- [ФРАГМЕНТ ДОКУМЕНТА]
И чувствуется в этом взгляде некая уже конечная точка; это взгляд обреченного человека, ждущего события — возвращения в город блудного сына Джона Бьюкенена. Можно сказать, что это взгляд голодного человека, а он всегда чем-то неприятен, он раздражает, ибо он весь — упрек. Когда Джон предлагает Альме прокатиться в новом автомобиле, она, внешне принимая его предложение в пределах, определяемых провинциальным хорошим воспитанием, внутренне схватывает его с редкостной поспешностью.

Так, непонятой провинциальной барышней, стесненной до перехвата дыхания встречей с Джоном, в окружении одутловатого, мрачного пастора, слащаво улыбающейся пасторши и юноши, буквально сочащегося благопристойностью, покидает Альма Уайнмиллер сцену в первой картине спектакля.
Если посмотреть на эту барышню со стороны, не вникая в обстоятельства ее жизни, то останется впечатление неприятного сочетания провинциальной чопорности, натянутости и жалкости, обычных для человека, желающего выглядеть респектабельным и не имеющего на эту респектабельность внутренних средств. Впечатление тем более тягостное, что мы улавливаем в этом человеке сознание ничтожности собственных ресурсов.
Но странно: уходит Альма, и внезапно начинаешь ощущать некую потерю, как будто что-то неуловимо изменилось вокруг, все стало как-то тускло, не на самом ли деле душа покинула сцену, ведь Альма в переводе с испанского и означает «душа».
И снова ждешь встречи с этой, на первый взгляд такой провинциальной барышней, несущей в себе, как оказалось, некую тайну. Она заставила нас задуматься: почему поначалу снисходительное и даже несколько ироническое отношение к этой барышне сменилось назаметно искренним сочувствием.
Но есть и сцены, в которых Альма Уайнмиллер как бы не может сдержать свое дыхание, оно становится явным, слышимым, оно вырывается из груди Альмы, уже не властной придать ему обычный затаенный ритм, — тогда открывается нам подлинная суть этого человеческого характера.
Некоторые слова содержат в себе прекрасные понятия, но в силу различных причин они приобрели какой-то ханжеский оттенок, в том числе и слово «целомудрие». Характер Альмы, открывающийся нам в сцене телефонного разговора с Джоном Бьюкененом, — целомудрен. А форма, скрывающая суть характера Альмы, предельно ханжеская: факт телефонного звонка вырастает в сознании Альмы до немыслимой для женщины дерзости. Потому и слышно наконец дыхание Альмы, что оно вырывается с трудом. Хрипло, волнами, в нем есть дыры, ямы, не наполненные воздухом, ухабы, с которых падает Альма и на которые тут же изо всех сил снова карабкается, задыхаясь, глотая воздух судорожно и поспешно, — и все это только лишь ради коротенького и для Джона до статочно смешного телефонного разговора.

- [ОБЯЗАТЕЛЬНЫЕ ЗАДАНИЯ]
1 - Что означает имя Альма в переводе с испанского, согласно фрагменту о спектакле?
2 - Верните дословно отрывок из фрагмента о спектакле, начиная со слов «Если посмотреть на» и продолжая до слов «ничтожности собственных ресурсов.» включительно.

- [СОХРАНЁННЫЕ ЗАПИСИ]
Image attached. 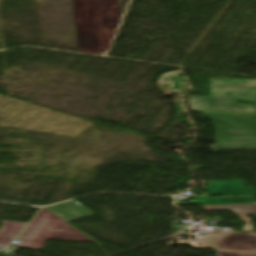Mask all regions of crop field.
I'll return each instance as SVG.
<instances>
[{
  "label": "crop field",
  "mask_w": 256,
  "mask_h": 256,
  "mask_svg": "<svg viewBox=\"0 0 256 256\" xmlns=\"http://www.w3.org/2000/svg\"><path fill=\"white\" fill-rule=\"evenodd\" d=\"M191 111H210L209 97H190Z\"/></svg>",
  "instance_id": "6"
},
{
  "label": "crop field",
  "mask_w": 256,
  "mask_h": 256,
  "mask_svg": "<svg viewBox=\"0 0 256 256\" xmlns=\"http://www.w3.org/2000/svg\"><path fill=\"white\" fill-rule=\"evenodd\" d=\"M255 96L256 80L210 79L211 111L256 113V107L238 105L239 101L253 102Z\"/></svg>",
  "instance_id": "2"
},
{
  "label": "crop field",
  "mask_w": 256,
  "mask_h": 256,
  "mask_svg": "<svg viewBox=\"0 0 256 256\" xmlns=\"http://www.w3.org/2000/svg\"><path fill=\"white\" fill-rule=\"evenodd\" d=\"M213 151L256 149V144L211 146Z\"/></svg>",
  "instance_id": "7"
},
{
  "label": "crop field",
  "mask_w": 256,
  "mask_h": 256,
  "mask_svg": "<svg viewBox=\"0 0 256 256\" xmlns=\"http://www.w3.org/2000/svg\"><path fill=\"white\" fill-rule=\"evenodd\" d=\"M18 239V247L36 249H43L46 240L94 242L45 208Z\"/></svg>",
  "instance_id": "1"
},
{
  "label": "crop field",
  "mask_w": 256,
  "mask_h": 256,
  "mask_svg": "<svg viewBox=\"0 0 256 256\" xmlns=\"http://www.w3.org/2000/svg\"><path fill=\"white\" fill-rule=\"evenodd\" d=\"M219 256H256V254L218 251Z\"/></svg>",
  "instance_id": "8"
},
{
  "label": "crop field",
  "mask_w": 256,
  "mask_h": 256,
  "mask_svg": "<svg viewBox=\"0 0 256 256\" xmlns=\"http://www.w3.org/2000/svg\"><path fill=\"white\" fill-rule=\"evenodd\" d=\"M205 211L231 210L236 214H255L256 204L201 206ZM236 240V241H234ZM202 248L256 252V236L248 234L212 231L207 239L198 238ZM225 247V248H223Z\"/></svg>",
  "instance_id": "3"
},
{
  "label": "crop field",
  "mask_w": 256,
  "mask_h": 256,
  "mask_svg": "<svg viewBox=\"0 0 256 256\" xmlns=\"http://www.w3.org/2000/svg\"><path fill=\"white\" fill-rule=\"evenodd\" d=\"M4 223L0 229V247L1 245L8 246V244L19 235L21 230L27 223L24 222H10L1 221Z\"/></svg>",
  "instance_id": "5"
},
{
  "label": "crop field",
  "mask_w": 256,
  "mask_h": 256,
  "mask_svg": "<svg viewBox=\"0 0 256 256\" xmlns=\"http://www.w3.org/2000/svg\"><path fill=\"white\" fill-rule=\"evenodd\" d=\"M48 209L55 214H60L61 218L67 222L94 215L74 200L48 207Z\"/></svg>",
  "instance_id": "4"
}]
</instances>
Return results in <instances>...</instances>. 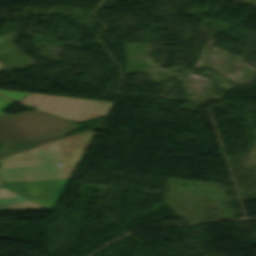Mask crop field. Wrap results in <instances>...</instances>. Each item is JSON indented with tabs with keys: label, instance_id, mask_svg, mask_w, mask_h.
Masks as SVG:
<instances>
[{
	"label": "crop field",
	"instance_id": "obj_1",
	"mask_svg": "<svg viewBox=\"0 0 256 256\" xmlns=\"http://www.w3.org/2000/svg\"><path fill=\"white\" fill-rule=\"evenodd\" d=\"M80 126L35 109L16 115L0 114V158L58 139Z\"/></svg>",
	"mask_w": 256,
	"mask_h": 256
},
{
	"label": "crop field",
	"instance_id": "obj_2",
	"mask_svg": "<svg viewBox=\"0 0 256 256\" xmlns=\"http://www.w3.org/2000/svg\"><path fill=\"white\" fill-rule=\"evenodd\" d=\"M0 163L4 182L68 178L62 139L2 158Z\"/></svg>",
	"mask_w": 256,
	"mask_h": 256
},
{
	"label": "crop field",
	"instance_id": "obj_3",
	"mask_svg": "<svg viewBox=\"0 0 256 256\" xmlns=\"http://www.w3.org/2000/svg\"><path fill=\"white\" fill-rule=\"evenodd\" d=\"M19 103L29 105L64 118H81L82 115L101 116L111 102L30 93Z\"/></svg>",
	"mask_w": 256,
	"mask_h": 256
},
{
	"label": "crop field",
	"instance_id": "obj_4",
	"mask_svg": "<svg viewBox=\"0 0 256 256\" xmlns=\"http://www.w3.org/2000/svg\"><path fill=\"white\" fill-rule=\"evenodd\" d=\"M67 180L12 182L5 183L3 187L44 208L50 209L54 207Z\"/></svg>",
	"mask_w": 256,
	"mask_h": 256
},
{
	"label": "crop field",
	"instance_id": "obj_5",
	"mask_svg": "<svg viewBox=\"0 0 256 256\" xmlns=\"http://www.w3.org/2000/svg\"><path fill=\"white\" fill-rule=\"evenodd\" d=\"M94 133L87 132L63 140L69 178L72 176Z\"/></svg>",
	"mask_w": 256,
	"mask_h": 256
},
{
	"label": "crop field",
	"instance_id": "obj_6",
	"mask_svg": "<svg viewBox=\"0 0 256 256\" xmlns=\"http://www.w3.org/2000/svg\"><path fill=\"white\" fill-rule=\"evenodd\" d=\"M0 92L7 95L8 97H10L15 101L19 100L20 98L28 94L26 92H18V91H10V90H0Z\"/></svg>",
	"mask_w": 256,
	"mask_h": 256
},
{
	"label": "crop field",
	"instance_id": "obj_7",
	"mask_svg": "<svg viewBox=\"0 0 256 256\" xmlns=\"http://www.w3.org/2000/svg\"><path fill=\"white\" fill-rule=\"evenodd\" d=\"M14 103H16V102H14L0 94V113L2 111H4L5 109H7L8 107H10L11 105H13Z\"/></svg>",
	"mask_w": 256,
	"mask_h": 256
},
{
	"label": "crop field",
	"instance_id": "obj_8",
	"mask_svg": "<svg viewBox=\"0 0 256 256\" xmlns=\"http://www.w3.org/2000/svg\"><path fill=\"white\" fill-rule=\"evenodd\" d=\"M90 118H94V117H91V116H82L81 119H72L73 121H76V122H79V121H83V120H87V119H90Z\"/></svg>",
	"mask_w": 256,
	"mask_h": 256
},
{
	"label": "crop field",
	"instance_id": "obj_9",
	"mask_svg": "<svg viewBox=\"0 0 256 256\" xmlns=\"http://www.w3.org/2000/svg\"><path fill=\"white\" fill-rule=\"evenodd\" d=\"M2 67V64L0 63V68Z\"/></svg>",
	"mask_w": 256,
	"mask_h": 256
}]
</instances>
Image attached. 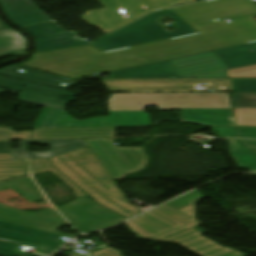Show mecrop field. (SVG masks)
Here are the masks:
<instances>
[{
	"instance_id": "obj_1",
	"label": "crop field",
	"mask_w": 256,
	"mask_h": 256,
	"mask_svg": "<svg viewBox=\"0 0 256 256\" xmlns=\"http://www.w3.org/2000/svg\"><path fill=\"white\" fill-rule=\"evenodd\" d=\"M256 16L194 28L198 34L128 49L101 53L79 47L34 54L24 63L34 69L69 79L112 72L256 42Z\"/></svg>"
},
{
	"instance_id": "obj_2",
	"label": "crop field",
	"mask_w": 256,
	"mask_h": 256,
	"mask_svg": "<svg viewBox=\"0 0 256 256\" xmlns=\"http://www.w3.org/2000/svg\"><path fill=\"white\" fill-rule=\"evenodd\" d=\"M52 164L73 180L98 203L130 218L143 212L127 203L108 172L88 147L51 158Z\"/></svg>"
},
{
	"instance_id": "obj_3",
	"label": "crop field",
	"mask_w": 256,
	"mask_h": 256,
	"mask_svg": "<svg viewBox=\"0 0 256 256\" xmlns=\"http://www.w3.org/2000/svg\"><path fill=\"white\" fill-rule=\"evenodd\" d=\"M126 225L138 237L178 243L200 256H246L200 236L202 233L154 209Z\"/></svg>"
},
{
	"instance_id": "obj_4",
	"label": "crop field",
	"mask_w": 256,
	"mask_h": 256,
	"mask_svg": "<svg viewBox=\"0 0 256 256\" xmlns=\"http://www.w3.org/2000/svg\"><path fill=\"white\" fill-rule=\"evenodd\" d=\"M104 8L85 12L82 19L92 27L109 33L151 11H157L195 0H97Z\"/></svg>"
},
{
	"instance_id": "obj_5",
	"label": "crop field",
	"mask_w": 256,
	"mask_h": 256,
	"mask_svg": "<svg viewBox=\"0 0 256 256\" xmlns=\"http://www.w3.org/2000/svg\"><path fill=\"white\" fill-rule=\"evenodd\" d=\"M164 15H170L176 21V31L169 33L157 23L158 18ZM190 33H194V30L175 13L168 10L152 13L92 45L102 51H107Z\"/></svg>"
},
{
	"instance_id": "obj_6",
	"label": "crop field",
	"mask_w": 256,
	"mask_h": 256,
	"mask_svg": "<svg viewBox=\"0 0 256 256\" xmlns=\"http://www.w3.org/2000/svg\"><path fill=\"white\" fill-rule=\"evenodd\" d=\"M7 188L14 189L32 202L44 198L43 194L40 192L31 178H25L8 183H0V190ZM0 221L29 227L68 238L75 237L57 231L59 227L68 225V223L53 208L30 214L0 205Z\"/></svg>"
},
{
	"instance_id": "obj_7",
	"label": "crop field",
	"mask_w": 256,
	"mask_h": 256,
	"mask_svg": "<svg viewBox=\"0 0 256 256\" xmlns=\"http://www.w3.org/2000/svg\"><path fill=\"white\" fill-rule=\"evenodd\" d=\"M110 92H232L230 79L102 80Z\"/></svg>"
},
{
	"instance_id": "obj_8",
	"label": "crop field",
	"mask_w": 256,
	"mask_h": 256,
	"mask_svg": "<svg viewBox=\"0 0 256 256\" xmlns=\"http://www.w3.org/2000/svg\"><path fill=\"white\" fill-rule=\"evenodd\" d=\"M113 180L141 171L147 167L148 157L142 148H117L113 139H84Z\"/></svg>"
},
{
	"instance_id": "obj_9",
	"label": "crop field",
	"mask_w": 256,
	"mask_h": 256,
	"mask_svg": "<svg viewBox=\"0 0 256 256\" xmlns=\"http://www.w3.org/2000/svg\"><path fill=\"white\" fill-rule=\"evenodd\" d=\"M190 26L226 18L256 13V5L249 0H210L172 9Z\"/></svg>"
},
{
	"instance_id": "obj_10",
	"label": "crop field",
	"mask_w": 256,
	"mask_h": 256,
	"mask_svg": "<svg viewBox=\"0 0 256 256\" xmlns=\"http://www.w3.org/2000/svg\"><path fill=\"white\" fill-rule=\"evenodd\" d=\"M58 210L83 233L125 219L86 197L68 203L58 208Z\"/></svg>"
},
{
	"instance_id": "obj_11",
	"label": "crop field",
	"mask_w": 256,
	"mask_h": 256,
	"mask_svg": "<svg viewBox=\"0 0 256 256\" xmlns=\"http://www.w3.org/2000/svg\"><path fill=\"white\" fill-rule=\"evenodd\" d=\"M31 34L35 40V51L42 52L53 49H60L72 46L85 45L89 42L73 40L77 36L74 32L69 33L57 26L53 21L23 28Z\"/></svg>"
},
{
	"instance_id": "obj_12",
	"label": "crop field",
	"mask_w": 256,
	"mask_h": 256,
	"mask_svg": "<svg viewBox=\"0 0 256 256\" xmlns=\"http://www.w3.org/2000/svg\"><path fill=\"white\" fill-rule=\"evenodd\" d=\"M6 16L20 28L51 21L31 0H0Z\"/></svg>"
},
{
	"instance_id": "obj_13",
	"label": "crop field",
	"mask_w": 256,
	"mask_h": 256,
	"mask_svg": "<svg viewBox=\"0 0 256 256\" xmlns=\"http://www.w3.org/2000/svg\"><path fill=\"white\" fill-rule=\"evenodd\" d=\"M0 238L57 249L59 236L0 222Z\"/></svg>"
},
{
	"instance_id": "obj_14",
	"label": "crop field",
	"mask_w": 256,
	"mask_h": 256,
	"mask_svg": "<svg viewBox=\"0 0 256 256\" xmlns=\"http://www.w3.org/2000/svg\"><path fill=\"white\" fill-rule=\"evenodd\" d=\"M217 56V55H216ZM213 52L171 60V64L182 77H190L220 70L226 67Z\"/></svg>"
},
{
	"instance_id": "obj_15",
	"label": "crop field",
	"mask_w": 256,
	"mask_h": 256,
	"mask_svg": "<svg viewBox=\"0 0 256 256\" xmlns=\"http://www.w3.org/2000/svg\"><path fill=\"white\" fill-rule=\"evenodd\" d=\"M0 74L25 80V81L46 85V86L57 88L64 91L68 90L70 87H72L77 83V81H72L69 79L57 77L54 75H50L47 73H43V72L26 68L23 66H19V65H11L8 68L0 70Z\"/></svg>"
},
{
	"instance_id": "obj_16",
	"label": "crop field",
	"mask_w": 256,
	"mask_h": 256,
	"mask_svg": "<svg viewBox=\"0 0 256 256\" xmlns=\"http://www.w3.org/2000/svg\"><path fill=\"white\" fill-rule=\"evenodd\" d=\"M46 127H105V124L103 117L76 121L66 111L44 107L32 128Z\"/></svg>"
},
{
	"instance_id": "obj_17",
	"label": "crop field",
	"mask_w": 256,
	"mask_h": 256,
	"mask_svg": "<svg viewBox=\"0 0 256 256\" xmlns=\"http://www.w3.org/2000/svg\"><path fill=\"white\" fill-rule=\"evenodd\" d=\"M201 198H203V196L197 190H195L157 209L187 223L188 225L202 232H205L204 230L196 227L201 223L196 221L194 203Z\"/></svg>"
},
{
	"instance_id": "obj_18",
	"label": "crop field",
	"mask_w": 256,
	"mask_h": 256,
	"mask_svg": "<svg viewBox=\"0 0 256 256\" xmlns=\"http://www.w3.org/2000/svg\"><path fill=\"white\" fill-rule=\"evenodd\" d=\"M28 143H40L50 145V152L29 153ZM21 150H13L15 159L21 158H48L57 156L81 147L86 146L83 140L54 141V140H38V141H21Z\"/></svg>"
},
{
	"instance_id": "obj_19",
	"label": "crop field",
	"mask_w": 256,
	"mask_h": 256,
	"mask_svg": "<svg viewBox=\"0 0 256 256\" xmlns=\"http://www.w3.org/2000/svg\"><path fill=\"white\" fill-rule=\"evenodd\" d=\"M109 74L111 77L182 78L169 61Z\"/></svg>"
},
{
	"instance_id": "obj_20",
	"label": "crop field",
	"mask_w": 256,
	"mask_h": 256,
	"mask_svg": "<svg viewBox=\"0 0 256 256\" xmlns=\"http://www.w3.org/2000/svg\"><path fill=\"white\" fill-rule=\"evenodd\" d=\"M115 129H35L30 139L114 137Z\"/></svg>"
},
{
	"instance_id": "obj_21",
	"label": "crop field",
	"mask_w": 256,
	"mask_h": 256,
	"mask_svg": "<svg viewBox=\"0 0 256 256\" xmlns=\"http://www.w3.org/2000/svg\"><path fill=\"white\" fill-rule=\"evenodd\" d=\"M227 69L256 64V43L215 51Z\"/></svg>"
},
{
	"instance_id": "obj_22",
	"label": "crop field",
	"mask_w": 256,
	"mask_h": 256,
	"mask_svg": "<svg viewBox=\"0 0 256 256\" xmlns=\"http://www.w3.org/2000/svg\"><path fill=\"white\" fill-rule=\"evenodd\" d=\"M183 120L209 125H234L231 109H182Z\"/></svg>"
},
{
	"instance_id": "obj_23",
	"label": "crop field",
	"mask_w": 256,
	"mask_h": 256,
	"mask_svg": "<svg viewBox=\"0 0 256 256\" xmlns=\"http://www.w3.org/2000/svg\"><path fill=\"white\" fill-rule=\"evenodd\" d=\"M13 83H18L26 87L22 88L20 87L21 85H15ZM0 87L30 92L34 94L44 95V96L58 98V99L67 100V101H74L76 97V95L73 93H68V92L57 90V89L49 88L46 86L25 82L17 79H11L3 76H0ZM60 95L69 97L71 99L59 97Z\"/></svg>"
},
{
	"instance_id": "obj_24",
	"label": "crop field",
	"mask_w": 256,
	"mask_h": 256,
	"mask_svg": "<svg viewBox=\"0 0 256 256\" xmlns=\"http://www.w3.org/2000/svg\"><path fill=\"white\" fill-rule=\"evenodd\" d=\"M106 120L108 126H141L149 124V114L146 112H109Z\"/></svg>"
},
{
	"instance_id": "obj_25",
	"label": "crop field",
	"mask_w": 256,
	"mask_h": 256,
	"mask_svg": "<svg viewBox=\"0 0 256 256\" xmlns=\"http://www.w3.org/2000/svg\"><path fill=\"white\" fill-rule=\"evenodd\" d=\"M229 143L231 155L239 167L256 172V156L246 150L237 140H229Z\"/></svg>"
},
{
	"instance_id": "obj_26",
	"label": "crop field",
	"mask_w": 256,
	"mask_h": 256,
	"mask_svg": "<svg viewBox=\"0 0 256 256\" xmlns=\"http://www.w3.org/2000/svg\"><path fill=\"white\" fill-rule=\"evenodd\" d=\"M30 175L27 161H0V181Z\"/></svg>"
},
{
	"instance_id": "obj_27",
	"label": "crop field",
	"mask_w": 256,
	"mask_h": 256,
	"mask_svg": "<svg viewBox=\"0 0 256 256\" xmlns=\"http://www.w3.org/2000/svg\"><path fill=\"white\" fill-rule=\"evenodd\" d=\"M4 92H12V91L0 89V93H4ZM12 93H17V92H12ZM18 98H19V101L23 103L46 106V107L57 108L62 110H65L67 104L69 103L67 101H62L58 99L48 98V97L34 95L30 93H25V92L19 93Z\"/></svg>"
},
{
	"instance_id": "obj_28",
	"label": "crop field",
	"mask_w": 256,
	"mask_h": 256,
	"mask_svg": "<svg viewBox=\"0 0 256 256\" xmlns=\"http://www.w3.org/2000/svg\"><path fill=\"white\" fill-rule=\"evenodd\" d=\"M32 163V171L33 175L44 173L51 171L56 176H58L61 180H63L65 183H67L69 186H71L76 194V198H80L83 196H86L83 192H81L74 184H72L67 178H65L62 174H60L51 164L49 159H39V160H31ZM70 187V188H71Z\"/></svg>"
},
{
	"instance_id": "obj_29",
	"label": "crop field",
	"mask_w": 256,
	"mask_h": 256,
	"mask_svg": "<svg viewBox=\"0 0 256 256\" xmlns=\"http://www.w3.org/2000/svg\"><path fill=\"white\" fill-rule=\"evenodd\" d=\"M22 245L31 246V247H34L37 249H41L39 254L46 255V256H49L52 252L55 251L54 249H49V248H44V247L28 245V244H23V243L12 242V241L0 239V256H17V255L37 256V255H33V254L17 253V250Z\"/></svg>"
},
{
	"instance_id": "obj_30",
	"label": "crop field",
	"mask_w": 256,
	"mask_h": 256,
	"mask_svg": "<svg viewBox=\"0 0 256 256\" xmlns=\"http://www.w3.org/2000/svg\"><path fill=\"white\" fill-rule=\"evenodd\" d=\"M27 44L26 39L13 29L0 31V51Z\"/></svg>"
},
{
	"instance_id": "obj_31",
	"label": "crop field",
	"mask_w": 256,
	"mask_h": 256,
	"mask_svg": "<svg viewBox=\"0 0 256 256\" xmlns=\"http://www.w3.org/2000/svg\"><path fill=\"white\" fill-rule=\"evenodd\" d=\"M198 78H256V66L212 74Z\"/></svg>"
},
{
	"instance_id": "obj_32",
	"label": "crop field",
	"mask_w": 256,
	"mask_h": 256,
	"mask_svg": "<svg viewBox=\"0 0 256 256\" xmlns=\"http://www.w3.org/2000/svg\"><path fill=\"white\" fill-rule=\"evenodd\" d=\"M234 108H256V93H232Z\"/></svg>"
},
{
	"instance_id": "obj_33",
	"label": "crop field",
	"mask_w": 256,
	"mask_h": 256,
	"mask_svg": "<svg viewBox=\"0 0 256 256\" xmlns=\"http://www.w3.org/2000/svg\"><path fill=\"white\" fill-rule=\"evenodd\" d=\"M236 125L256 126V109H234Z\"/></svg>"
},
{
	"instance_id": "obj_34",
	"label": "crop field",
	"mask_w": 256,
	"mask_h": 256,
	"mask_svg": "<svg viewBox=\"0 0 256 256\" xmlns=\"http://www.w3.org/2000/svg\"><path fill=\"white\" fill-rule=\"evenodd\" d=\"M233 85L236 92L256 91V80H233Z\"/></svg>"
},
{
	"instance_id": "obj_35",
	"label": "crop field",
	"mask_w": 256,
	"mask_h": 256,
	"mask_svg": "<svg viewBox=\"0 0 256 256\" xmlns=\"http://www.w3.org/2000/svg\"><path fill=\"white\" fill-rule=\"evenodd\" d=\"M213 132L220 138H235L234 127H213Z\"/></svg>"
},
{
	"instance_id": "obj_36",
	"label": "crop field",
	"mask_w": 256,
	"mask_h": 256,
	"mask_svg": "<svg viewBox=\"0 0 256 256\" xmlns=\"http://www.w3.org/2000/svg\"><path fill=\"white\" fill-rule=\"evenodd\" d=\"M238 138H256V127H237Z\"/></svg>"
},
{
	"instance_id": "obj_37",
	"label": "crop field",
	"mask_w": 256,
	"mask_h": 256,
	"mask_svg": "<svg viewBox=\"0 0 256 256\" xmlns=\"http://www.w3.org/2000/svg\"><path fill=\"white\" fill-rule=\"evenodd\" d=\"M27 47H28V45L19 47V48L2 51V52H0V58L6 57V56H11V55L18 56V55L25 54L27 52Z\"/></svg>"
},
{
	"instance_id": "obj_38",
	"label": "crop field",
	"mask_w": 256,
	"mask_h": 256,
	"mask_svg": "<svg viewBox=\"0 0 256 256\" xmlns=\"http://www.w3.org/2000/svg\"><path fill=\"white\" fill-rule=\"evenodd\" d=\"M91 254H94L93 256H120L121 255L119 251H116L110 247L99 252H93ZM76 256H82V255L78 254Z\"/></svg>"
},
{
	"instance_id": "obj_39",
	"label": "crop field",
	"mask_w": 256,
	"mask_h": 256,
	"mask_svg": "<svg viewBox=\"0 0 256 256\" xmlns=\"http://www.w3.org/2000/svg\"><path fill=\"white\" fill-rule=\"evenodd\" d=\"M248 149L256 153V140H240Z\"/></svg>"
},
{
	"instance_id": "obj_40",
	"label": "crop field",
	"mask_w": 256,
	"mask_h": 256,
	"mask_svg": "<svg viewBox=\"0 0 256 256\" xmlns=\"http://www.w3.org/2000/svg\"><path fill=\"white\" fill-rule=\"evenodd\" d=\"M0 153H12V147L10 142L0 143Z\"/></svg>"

- [РЕЗУЛЬТАТЫ ПО ЗАДАНИЯМ]
1 - «Душа».

2 -
Если посмотреть на эту барышню со стороны, не вникая в обстоятельства ее жизни, то останется впечатление неприятного сочетания провинциальной чопорности, натянутости и жалкости, обычных для человека, желающего выглядеть респектабельным и не имеющего на эту респектабельность внутренних средств. Впечатление тем более тягостное, что мы улавливаем в этом человеке сознание ничтожности собственных ресурсов.